Fans, foes, friends saddened by death of Jonah Lomu
In this June 18, 1995 file photo, New Zealand All Blacks winger Jonah Lomu runs around England's Will Carling on his way to score the opening try in the Rugby World Cup semifinal at Newlands in Cape Town, South Africa. Lomu, whose power and pace revolutionized rugby and whose humility and grace won millions of fans, died early Wednesday, Nov. 18, 2015, New Zealand Rugby said. He was 40. (AP Photo/Ross Setford,File)
AP Sports Writer
WELLINGTON, New Zealand (AP) — Jonah Lomu's huge impact on the game of rugby and his fame, which spilled beyond the sport's traditional borders, was reflected in the breadth of tributes that flowed Wednesday after his unexpected death at the age of 40.
Heads of state, fans, teammates and former rivals from around the world expressed their shock and sadness at the sudden death of the legendary All Blacks winger whose revolutionary pace and power made him one of rugby's most famous faces.
New Zealand Prime Minister John Key responded to news of Lomu's death, which followed his almost 20-year struggle with kidney illness, by saying "The thoughts of the entire country are with his family."
"He truly is and was a legend of the game," Key told reporters in Manila, where he was attending the Asia Pacific Economic Cooperation summit. Key said it was too soon to know whether there would be a state funeral for Lomu, or what other plans would be put in place.
Lomu had only returned to New Zealand with his family a day on Tuesday after spending almost two months in Europe during the Rugby World Cup, where he was often mobbed by fans.
John Mayhew, the former All Blacks team doctor who was a close friend of Lomu and aided him in his battle against the rare kidney ailment Nephrotic syndrome, released the news on behalf of the family.
"It was totally unexpected. Jonah and his family arrived back from the United Kingdom last night and he suddenly died this morning," Mayhew said. "The family is obviously devastated, as are friends and acquaintances."
Lomu had seemed in good health during the World Cup, at one point leading fans in a stirring haka. He was an active Twitter user who most recently tweeted two days ago during a family stopover in Dubai.
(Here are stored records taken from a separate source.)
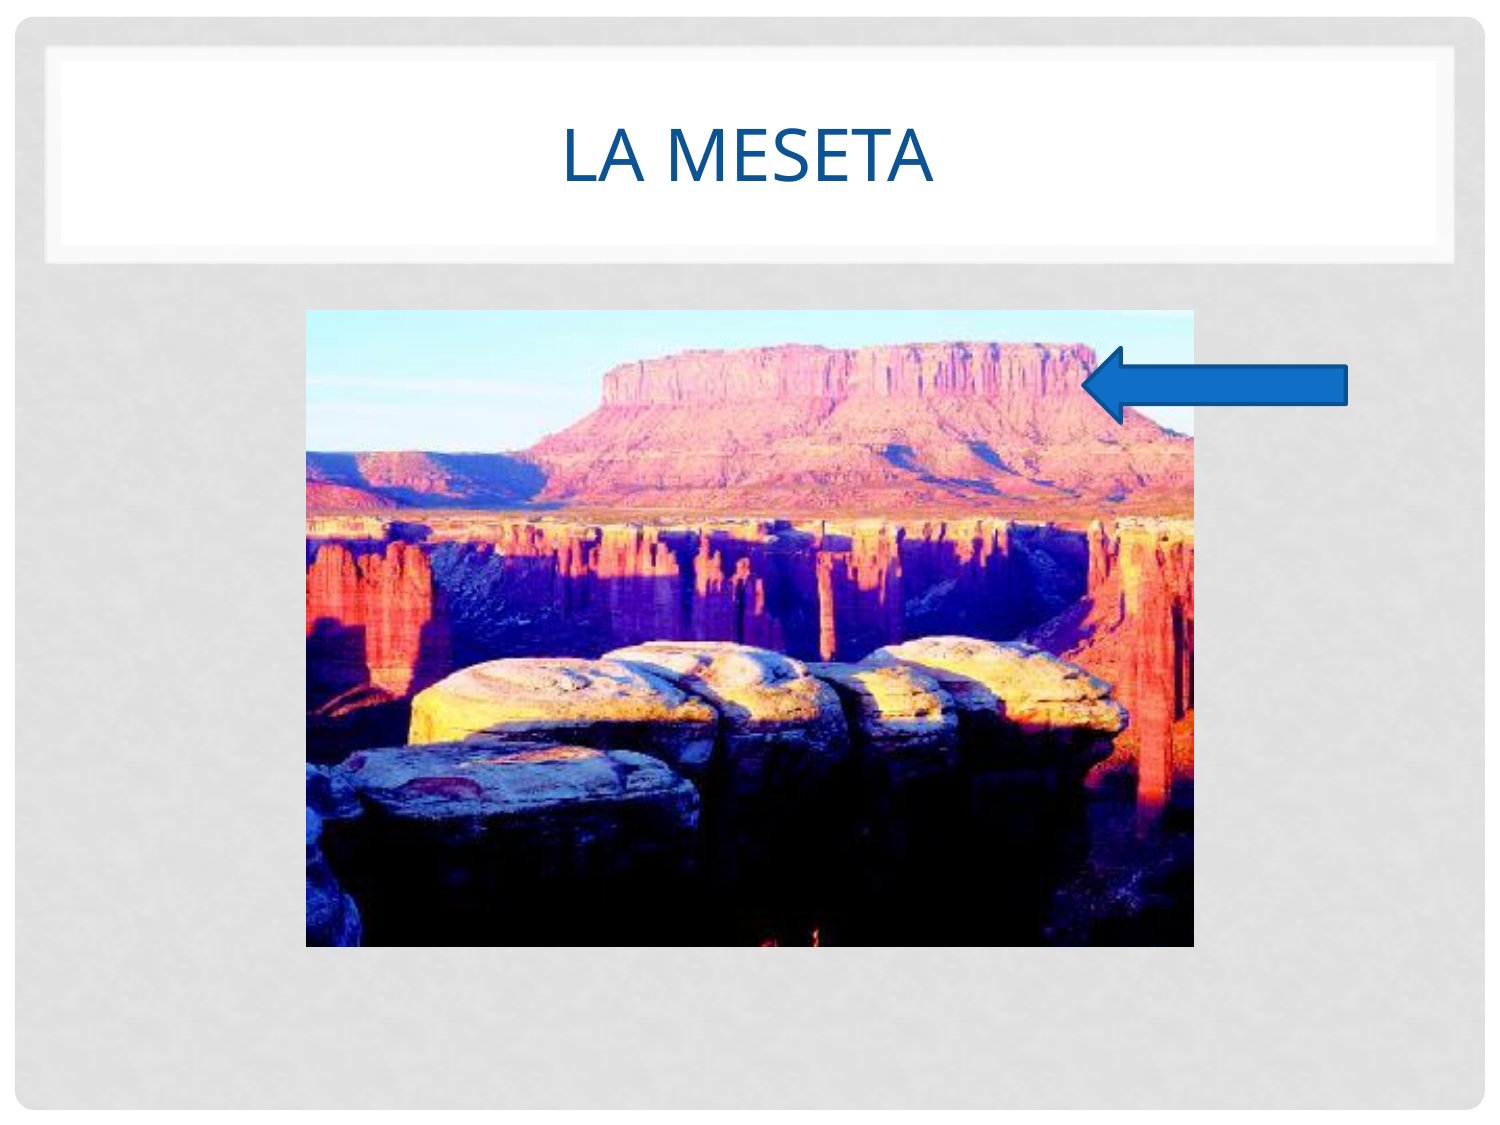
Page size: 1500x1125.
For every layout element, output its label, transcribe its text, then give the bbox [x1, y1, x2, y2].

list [305, 310, 1194, 947]
text_box [1194, 364, 1348, 407]
title la meseta [69, 66, 1425, 238]
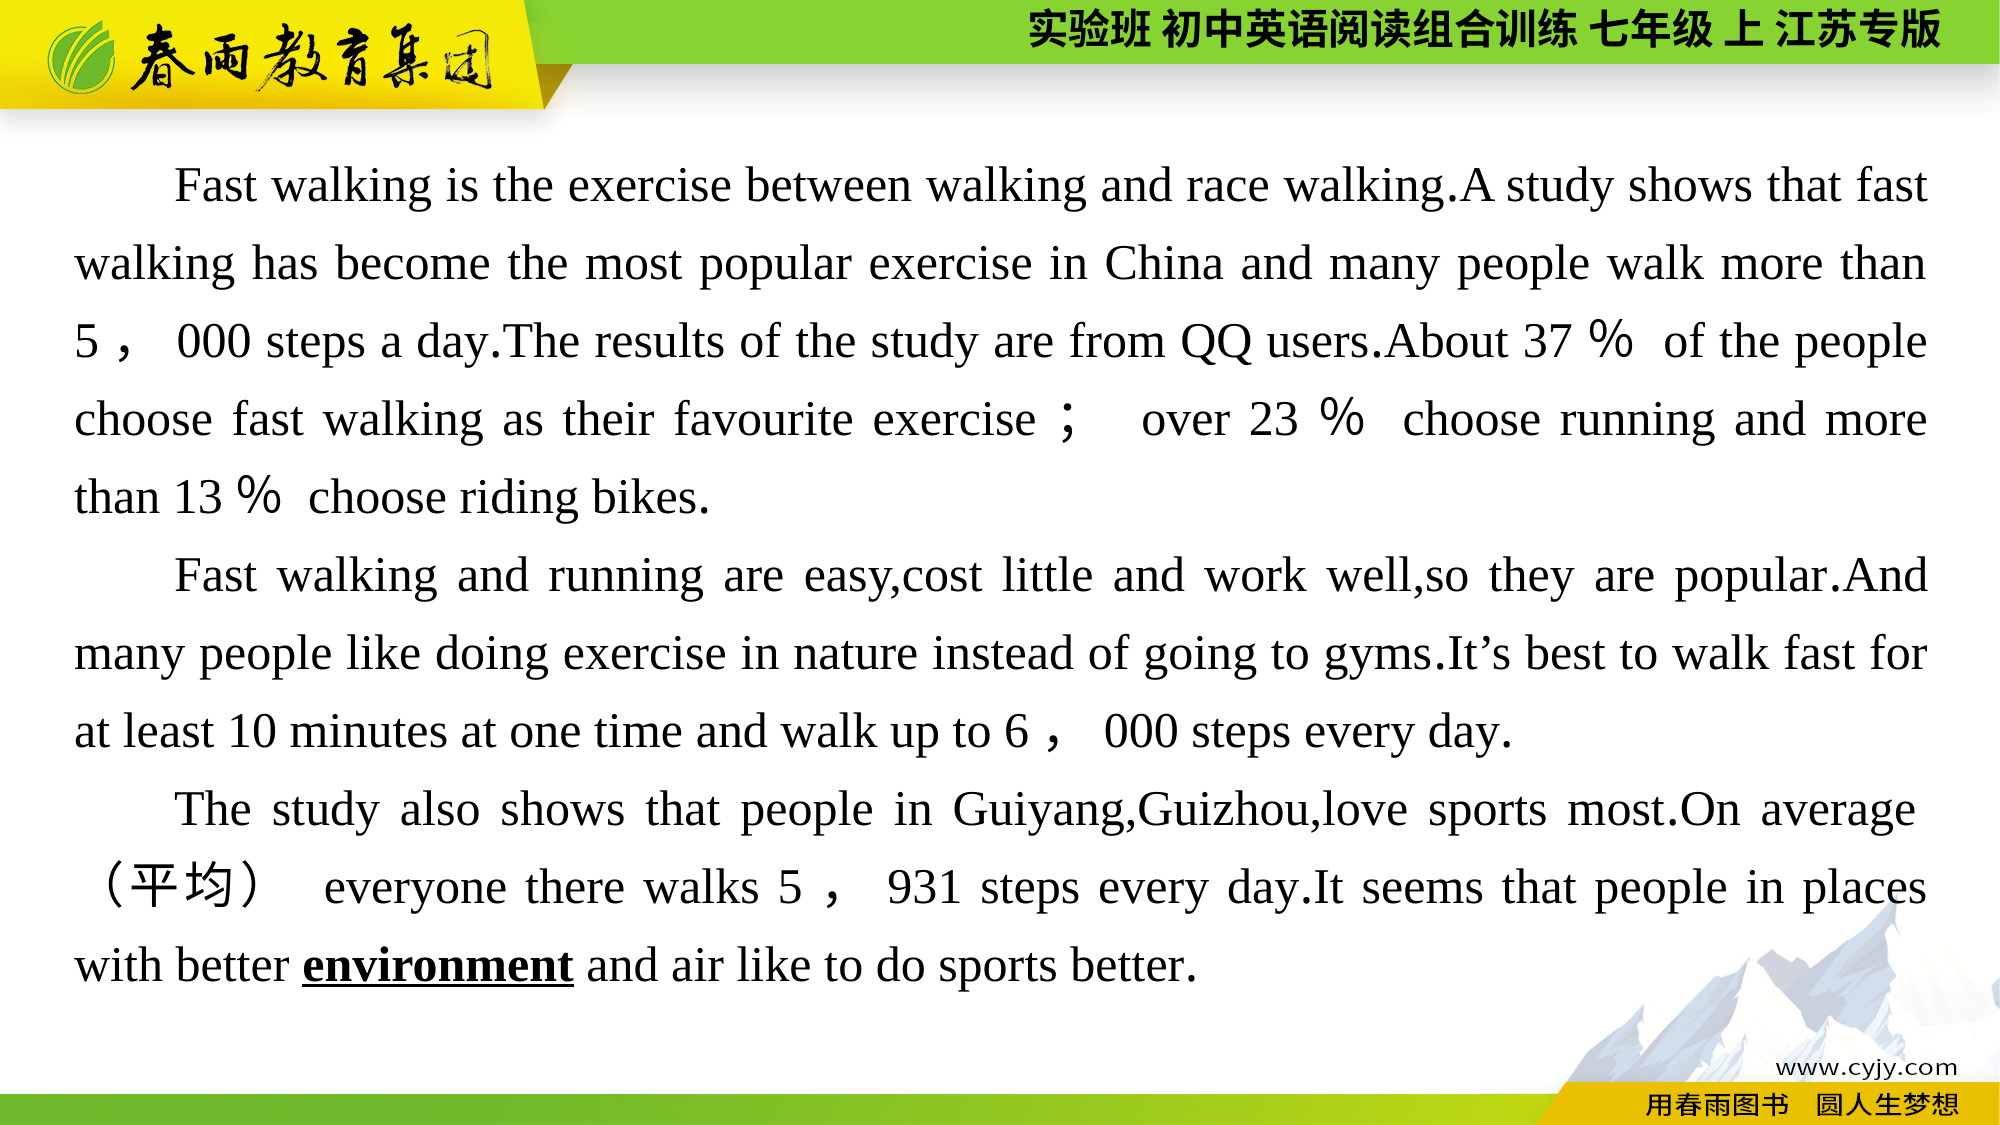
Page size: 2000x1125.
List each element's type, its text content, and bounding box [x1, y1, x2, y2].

picture [0, 0, 2000, 1125]
list Fast walking is the exercise between walking and race walking.A study shows that fast walking has become the most popular exercise in China and many people walk more than 5，000 steps a day.The results of the study are from QQ users.About 37％ of the people choose fast walking as their favourite exercise； over 23％ choose running and more than 13％ choose riding bikes. Fast walking and running are easy,cost little and work well,so they are popular.And many people like doing exercise in nature instead of going to gyms.It’s best to walk fast for at least 10 minutes at one time and walk up to 6，000 steps every day. The study also shows that people in Guiyang,Guizhou,love sports most.On average（平均） everyone there walks 5，931 steps every day.It seems that people in places with better environment and air like to do sports better. [59, 126, 1944, 1000]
No cause of death has been confirmed.
Lomu was diagnosed with Nephrotic syndrome in 1995 and was forced to retire from international rugby in 2002. He underwent a kidney transplant in 2004 and attempted to re-start his career against the advice of doctors, playing in Wales and France before finally retiring in 2006.
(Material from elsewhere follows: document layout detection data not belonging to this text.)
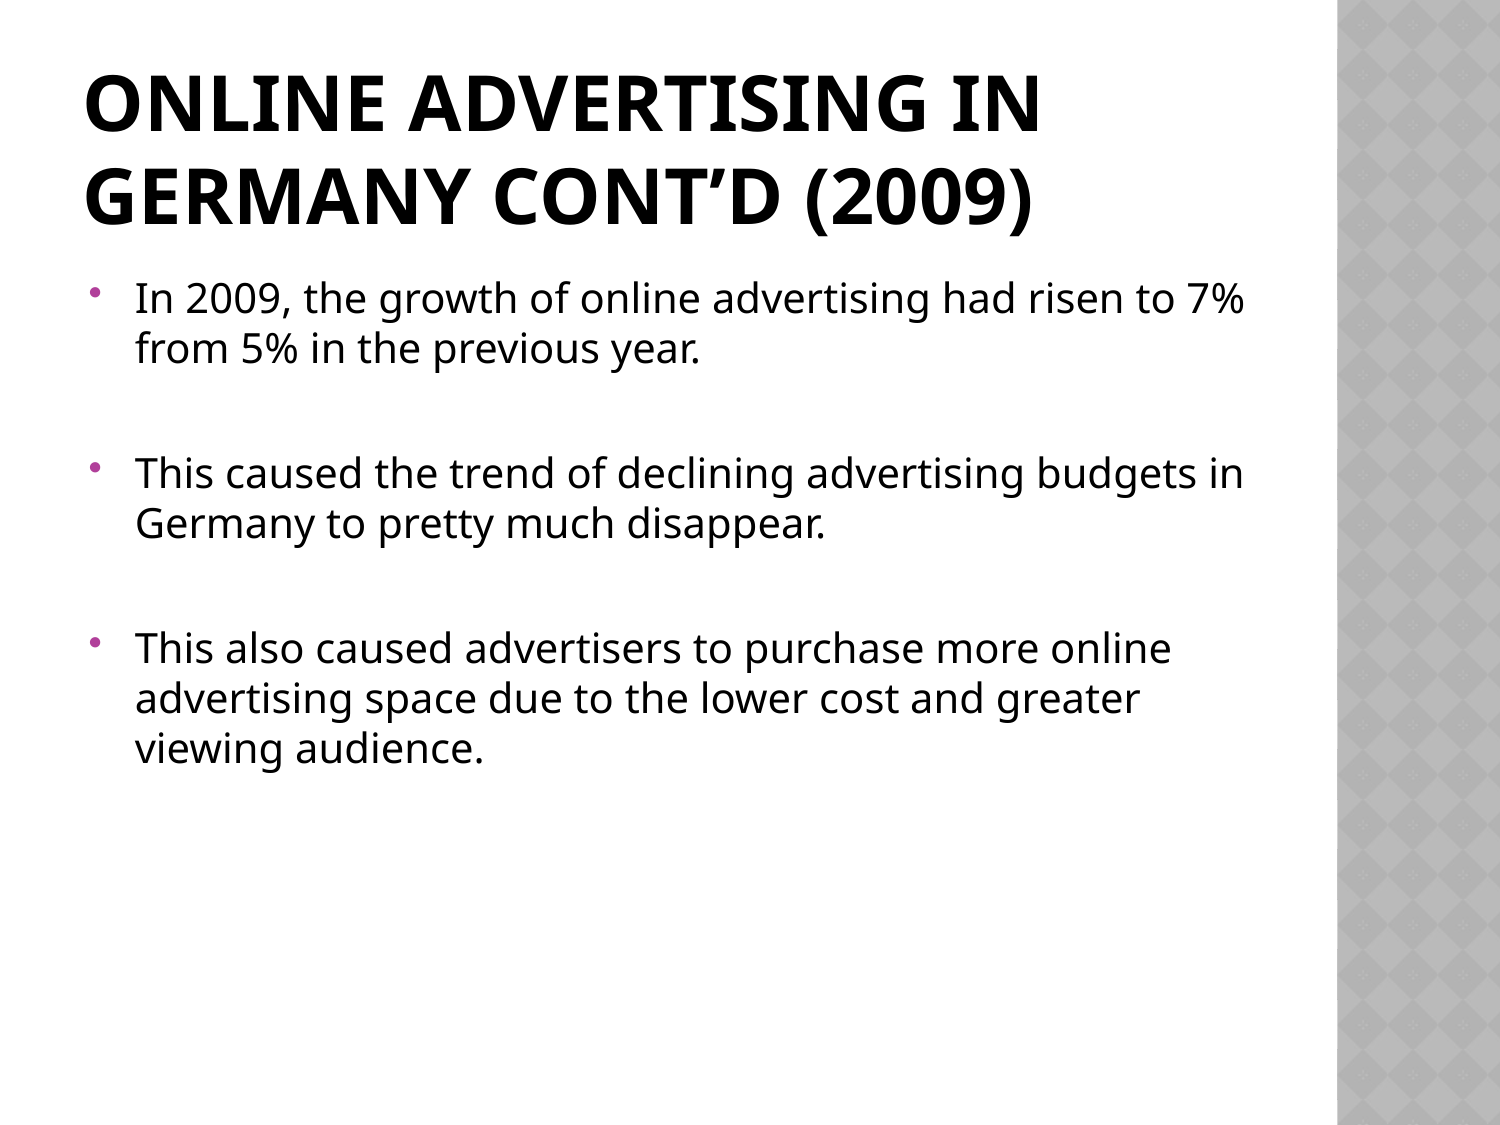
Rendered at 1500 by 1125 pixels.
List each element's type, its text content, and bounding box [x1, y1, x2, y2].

title Online Advertising in Germany Cont’d (2009) [75, 52, 1263, 240]
list In 2009, the growth of online advertising had risen to 7% from 5% in the previous year. This caused the trend of declining advertising budgets in Germany to pretty much disappear. This also caused advertisers to purchase more online advertising space due to the lower cost and greater viewing audience. [74, 263, 1263, 1060]
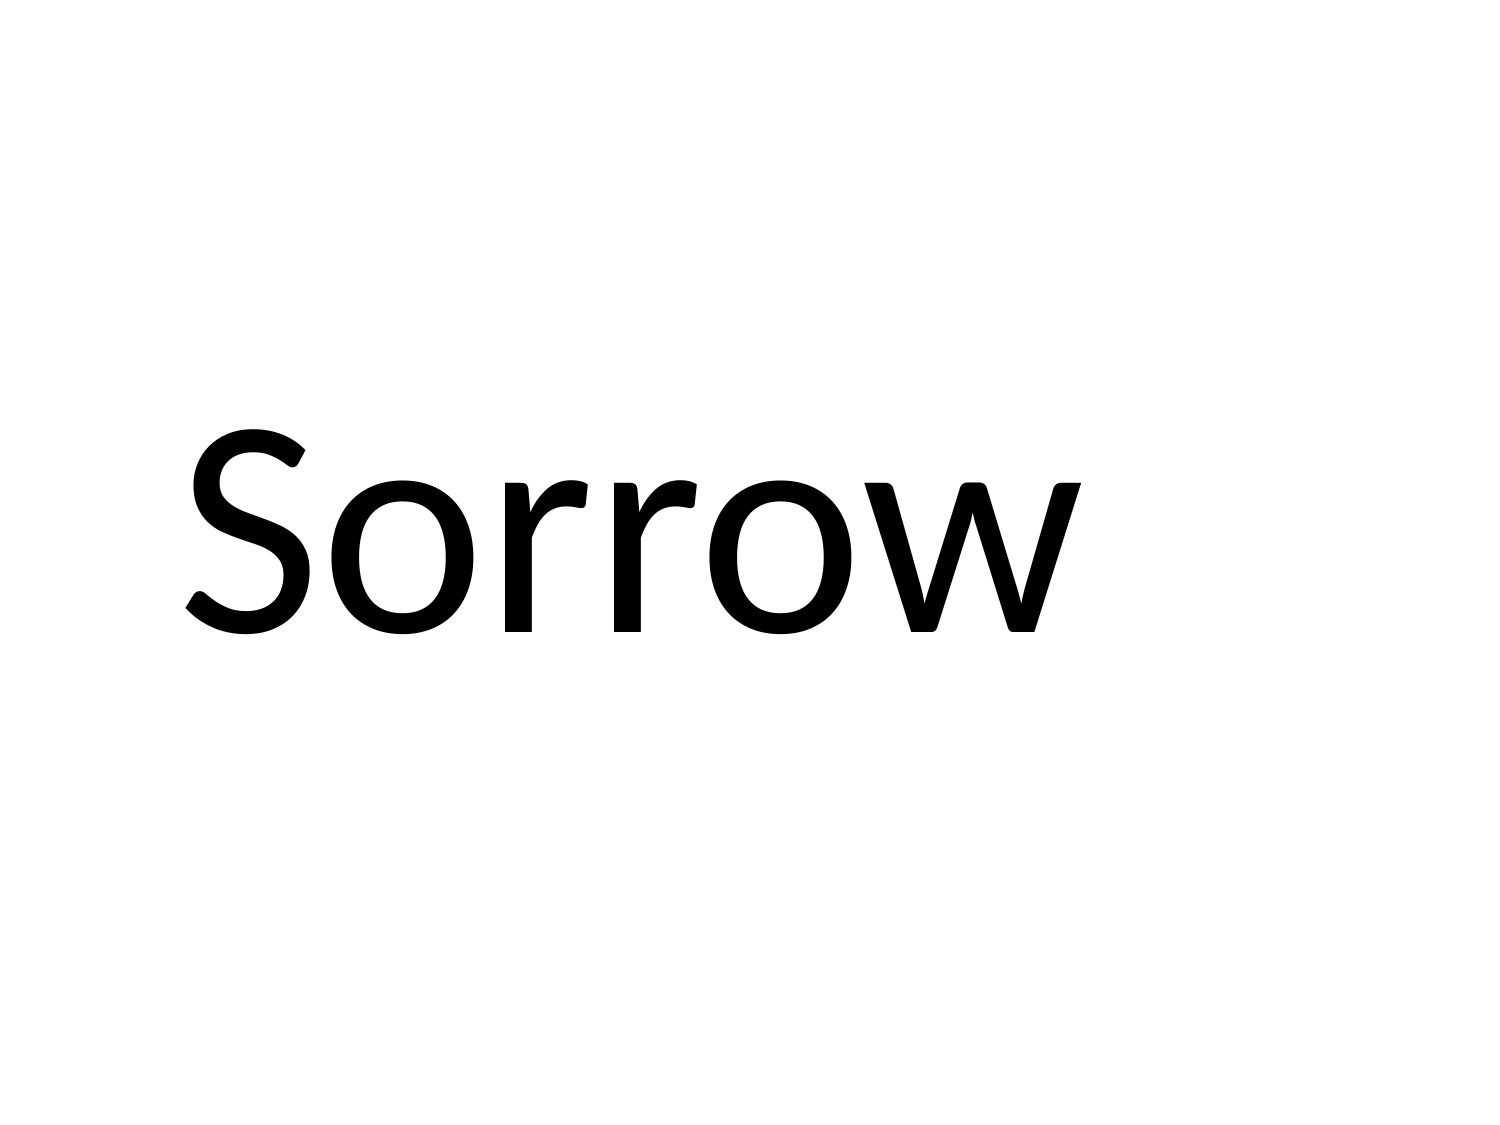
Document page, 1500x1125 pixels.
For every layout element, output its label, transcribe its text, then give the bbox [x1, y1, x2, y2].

He had a bout of ill health in late 2011 when his body rejected his donor kidney and was undergoing dialysis treatment three times a week while awaiting a second transplant.
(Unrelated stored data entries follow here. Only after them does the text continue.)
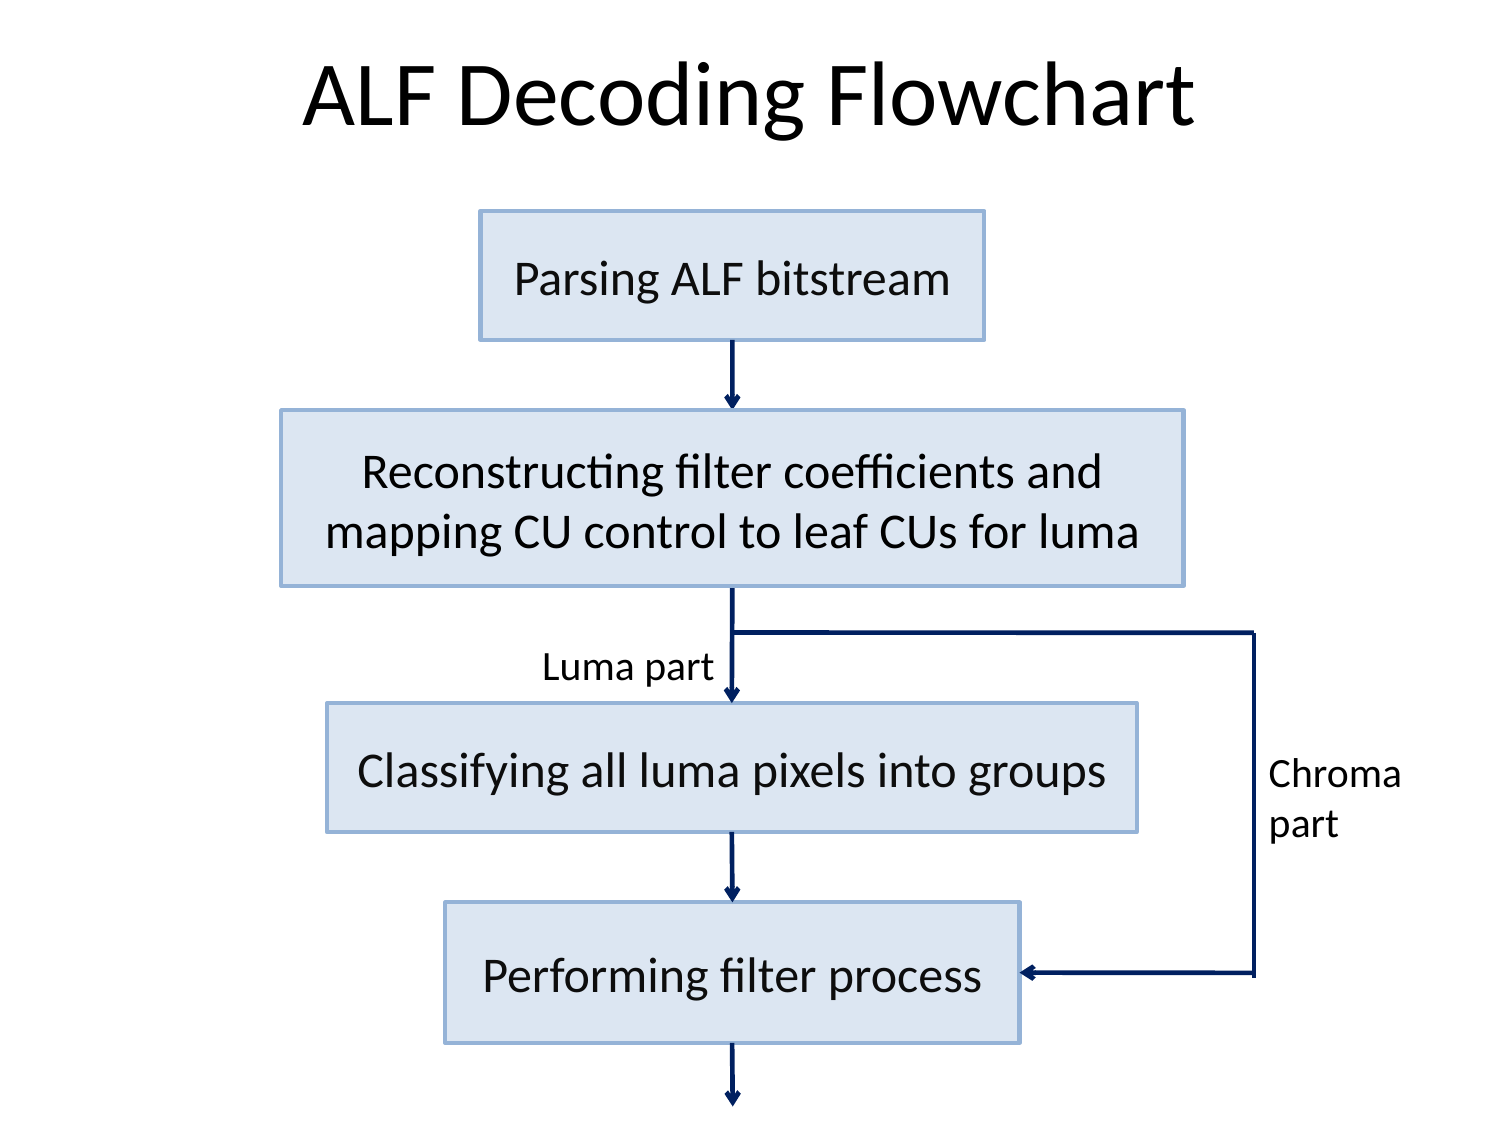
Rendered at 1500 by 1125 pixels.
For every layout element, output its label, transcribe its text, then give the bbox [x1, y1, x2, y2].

text_box Reconstructing filter coefficients and mapping CU control to leaf CUs for luma [279, 408, 1186, 588]
title ALF Decoding Flowchart [75, 23, 1425, 155]
text_box Classifying all luma pixels into groups [325, 701, 1139, 834]
text_box Luma part [527, 630, 774, 696]
text_box Performing filter process [443, 900, 1022, 1045]
text_box Chroma part [1253, 738, 1430, 853]
text_box Parsing ALF bitstream [478, 209, 986, 342]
Lomu remained immensely popular with rugby fans long after his retirement and was well known even in countries in which rugby was an oddity. He continued to travel the world as an ambassador for the sport and was possibly most sought after in England, where his feats as a bulldozing winger had made him a legendary figure.
"I am so, so devastated to hear of the passing away of Jonah Lomu," former England flyhalf Jonny Wilkinson said. "The greatest superstar and just a fabulous human being. Deeply saddened."
All Blacks flyhalf Dan Carter tweeted: "I still can't believe the sad news. Love and thoughts go out to Jonah's family." And All Blacks fullback Israel Dagg said Lomu "made rugby what it is today."
Jonathan Davies, who played flyhalf for Wales, said he spent an evening with Lomu and his family last month.
"RIP Jonah, you were a true legend and a gentleman. You changed the game of rugby and will be sorely missed," Davies said.